• [Circuit design text data]
□ □ □ □ □ □ □
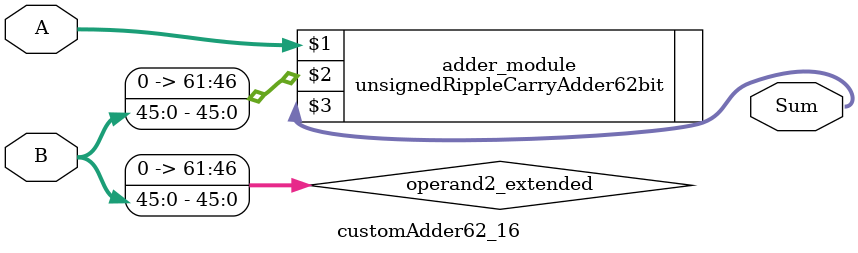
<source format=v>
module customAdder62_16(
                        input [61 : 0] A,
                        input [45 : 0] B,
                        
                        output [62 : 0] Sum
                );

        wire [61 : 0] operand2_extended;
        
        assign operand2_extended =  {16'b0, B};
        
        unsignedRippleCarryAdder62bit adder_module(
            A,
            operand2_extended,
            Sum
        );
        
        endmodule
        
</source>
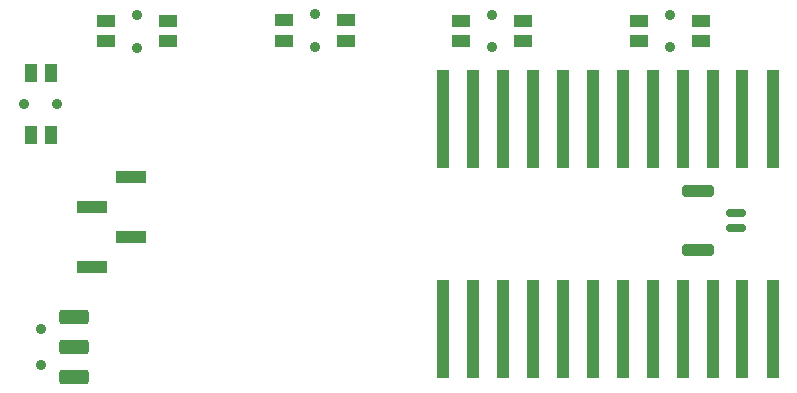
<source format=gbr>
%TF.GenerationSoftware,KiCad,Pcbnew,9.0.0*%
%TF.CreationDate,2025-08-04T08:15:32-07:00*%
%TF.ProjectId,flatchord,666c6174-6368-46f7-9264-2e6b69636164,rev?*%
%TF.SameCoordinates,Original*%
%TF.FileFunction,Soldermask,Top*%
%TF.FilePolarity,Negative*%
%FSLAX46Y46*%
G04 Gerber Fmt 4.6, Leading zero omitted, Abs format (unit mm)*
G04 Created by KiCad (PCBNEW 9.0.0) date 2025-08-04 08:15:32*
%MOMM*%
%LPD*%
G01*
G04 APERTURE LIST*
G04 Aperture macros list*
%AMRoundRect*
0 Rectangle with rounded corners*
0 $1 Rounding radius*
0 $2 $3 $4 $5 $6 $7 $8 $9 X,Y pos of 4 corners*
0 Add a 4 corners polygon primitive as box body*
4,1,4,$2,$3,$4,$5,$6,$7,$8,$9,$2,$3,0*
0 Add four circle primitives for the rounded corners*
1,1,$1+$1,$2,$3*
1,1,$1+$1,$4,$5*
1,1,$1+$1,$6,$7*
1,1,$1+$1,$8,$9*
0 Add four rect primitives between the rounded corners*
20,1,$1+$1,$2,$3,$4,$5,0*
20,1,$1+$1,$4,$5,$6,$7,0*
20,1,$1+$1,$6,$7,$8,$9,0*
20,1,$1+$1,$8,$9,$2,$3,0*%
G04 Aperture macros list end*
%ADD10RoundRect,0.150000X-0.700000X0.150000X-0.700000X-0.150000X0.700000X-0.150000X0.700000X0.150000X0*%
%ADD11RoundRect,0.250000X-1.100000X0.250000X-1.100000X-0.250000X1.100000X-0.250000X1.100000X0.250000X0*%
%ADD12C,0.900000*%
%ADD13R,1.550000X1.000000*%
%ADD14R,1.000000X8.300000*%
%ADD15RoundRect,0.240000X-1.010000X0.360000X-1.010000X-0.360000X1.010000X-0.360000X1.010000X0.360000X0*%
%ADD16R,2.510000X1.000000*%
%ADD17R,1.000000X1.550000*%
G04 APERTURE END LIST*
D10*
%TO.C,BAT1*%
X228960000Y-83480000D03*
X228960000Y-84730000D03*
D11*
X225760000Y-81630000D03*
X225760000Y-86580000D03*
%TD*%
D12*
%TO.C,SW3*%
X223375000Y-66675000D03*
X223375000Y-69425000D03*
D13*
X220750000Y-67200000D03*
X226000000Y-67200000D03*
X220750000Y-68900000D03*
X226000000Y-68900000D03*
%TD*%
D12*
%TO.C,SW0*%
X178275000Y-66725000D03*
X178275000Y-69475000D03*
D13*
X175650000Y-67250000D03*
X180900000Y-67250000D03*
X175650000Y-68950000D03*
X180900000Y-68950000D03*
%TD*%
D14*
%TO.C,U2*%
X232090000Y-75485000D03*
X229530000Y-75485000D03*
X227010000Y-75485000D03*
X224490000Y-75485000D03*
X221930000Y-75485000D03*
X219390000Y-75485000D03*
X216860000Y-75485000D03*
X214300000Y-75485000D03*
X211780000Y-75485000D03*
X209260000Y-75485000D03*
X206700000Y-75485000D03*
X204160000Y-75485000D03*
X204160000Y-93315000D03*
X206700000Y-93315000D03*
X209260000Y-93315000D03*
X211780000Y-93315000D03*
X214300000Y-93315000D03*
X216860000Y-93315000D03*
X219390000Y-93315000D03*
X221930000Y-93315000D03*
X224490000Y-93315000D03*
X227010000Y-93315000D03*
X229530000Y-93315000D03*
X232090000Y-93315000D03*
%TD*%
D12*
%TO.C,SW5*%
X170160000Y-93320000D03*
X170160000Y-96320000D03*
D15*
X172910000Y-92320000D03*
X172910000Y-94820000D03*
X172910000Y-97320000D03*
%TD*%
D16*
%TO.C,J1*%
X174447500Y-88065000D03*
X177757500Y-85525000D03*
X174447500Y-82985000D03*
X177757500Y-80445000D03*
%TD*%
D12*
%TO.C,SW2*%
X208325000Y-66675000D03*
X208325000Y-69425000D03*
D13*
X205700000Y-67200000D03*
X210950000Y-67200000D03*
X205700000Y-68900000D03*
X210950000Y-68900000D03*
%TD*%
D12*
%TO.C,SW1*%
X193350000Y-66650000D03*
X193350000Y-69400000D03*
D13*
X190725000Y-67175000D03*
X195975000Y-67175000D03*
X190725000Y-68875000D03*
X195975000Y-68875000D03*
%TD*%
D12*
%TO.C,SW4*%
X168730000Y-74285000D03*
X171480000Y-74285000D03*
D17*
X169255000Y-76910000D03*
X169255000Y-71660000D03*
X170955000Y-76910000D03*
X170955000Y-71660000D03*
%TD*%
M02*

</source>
□ □ □ □ □ □ □
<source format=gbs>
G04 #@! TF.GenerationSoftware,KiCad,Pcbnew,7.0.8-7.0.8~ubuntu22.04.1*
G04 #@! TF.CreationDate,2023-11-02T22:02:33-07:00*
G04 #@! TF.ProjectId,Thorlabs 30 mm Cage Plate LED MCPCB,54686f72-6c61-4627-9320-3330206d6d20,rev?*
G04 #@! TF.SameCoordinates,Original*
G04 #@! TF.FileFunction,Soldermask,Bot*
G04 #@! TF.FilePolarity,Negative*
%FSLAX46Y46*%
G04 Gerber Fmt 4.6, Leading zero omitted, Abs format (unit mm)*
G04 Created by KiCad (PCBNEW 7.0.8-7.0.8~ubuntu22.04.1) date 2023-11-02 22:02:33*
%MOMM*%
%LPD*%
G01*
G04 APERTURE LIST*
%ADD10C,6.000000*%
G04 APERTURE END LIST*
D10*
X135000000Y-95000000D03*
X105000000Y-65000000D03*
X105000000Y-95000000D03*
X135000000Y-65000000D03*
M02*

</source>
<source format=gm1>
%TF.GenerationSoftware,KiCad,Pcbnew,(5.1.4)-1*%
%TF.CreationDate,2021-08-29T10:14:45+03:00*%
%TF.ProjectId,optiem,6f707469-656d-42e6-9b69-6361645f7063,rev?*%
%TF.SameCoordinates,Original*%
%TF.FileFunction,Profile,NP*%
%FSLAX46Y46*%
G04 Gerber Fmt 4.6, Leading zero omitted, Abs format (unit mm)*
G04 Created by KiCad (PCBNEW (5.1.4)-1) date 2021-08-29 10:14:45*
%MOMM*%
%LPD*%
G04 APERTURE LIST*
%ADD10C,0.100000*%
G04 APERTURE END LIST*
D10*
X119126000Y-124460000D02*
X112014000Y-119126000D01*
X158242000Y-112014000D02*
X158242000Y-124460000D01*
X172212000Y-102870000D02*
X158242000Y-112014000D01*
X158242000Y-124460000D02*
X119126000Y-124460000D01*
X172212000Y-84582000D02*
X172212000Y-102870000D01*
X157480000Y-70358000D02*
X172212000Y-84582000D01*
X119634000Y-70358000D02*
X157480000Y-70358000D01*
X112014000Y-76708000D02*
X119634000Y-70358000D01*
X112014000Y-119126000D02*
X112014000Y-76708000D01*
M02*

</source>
□ □ □ □ □ □ □
• [Your objective] Every line above from the line with "X227010000Y-75485000D03*" to the line with "X204160000Y-75485000D03*" is wanted, ends included; write them out exactly and add no other line.

• [Solution for this exercise]
X227010000Y-75485000D03*
X224490000Y-75485000D03*
X221930000Y-75485000D03*
X219390000Y-75485000D03*
X216860000Y-75485000D03*
X214300000Y-75485000D03*
X211780000Y-75485000D03*
X209260000Y-75485000D03*
X206700000Y-75485000D03*
X204160000Y-75485000D03*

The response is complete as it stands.